De ahí que hoy, a 20 años de la inauguración de la Elam y a casi 15 de la primera graduación, hay médicos nativos trabajando en comunidades en las que nunca hubo uno, o, si lo había, era un par de días a la semana, sin hablar el idioma local y ajeno a la cultura de la zona. Y mientras el intercambio entre colegas de diversos países enriquece a la medicina a nivel global, el emparejamiento natural que se produce en cualquier grupo humano ha propiciado que haya médicos costarricenses trabajando en el nordeste de Brasil, guatemaltecos en la Araucanía o en Pando, a pocos kilómetros de Montevideo, así como peruanos en Belice, nigerianos en Bolivia o guineanos ecuatoriales en El Salvador. Además, hay muchos otros que han logrado ubicarse, primero para continuar su formación y luego como docentes, en Europa y en Estados Unidos.
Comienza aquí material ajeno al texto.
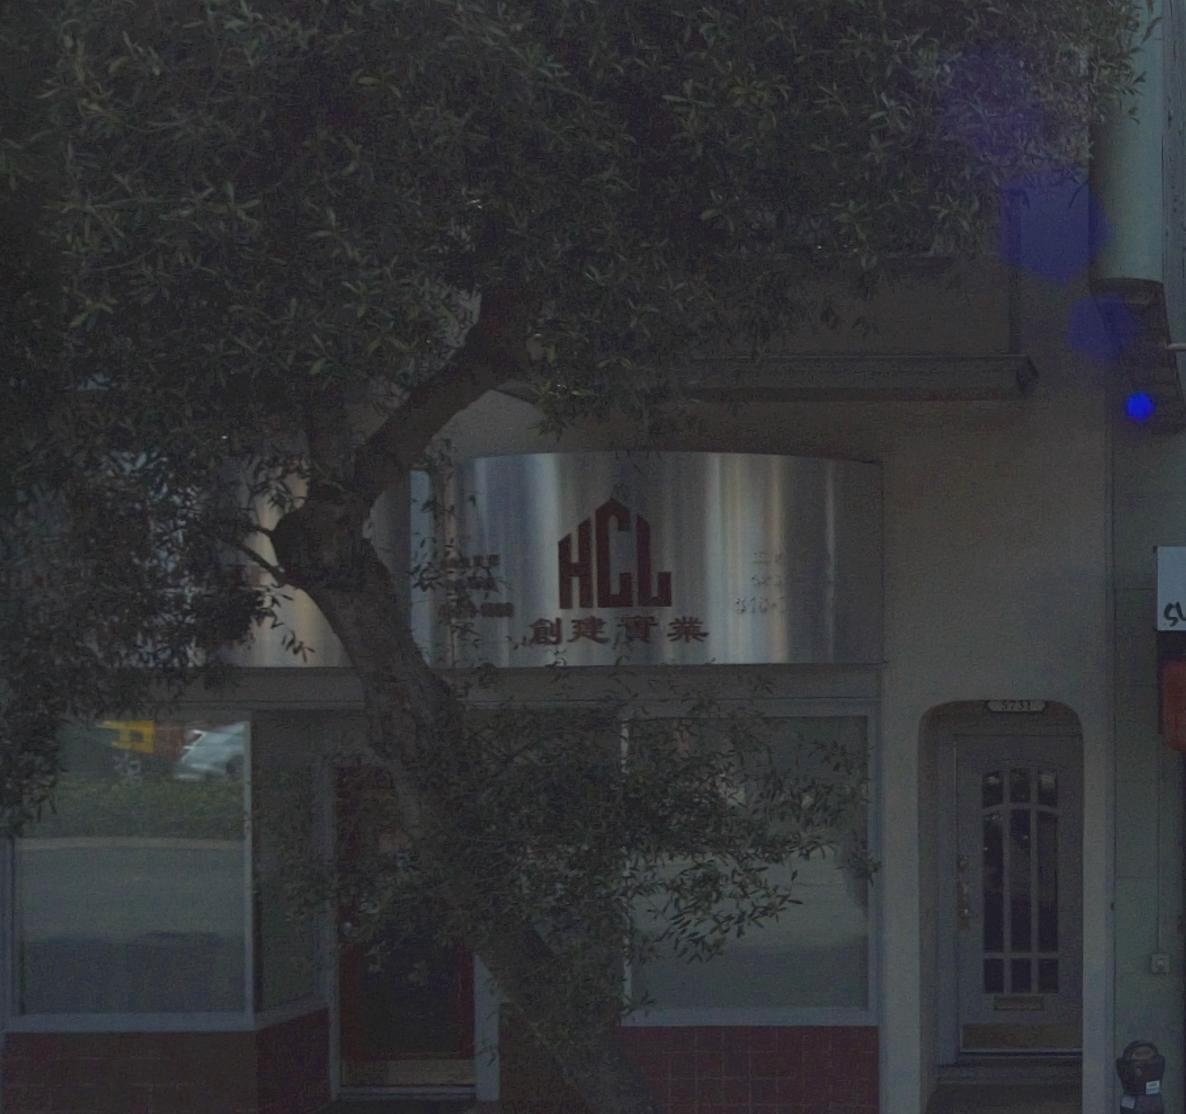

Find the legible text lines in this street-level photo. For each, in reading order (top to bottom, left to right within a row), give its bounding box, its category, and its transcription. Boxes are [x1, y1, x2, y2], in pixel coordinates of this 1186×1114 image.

Y ni hablar de la herencia: todo esto ha producido niños paraguayo-hondureños, uruguayo-colombianos, ecuatoriano-brasileños, argentino-cubanos y de todos las combinaciones que pueda deducir la imaginación.

Uno puede estar a favor o en contra de la línea del gobierno cubano, y puede incluso criticar el supuesto adoctrinamiento que recibimos durante nuestra formación (es falso: cada estudiante decidía si quería o no involucrarse en las organizaciones de masas de la isla y participar en las movilizaciones que el gobierno organiza allá), pero dado el fracaso que reflejan los sistemas de salud de los países libres del continente (sin profundizar en lo social, económico y educativo), ¿quién puede lanzar la piedra contra el modelo de la medicina cubana y contra el hecho de que, en alguna medida, se extienda por toda América Latina y un poco más allá?